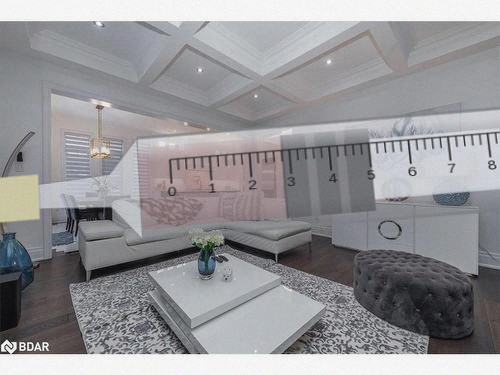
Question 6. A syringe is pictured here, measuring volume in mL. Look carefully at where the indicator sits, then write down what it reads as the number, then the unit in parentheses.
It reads 2.8 (mL)
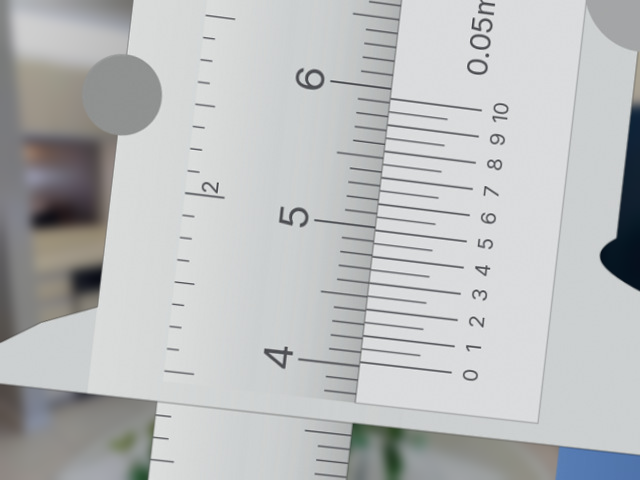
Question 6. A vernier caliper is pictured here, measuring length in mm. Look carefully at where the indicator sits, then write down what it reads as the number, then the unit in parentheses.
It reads 40.3 (mm)
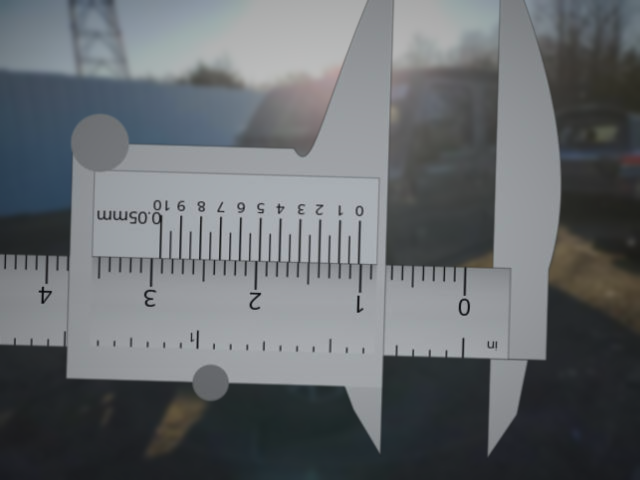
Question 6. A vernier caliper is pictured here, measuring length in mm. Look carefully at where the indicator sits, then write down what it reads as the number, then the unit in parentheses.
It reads 10.2 (mm)
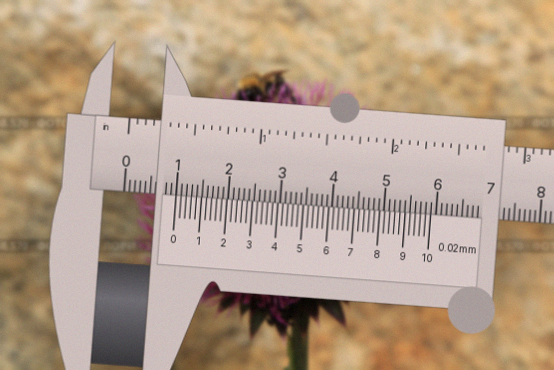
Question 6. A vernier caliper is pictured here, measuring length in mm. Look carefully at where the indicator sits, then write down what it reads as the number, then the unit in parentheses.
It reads 10.0 (mm)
····················
- [Task item]: Retype every one of the records above word for word, but leave the pictures out.

- [Expected output]:
Question 6. A syringe is pictured here, measuring volume in mL. Look carefully at where the indicator sits, then write down what it reads as the number, then the unit in parentheses.
It reads 2.8 (mL)
Question 6. A vernier caliper is pictured here, measuring length in mm. Look carefully at where the indicator sits, then write down what it reads as the number, then the unit in parentheses.
It reads 40.3 (mm)
Question 6. A vernier caliper is pictured here, measuring length in mm. Look carefully at where the indicator sits, then write down what it reads as the number, then the unit in parentheses.
It reads 10.2 (mm)
Question 6. A vernier caliper is pictured here, measuring length in mm. Look carefully at where the indicator sits, then write down what it reads as the number, then the unit in parentheses.
It reads 10.0 (mm)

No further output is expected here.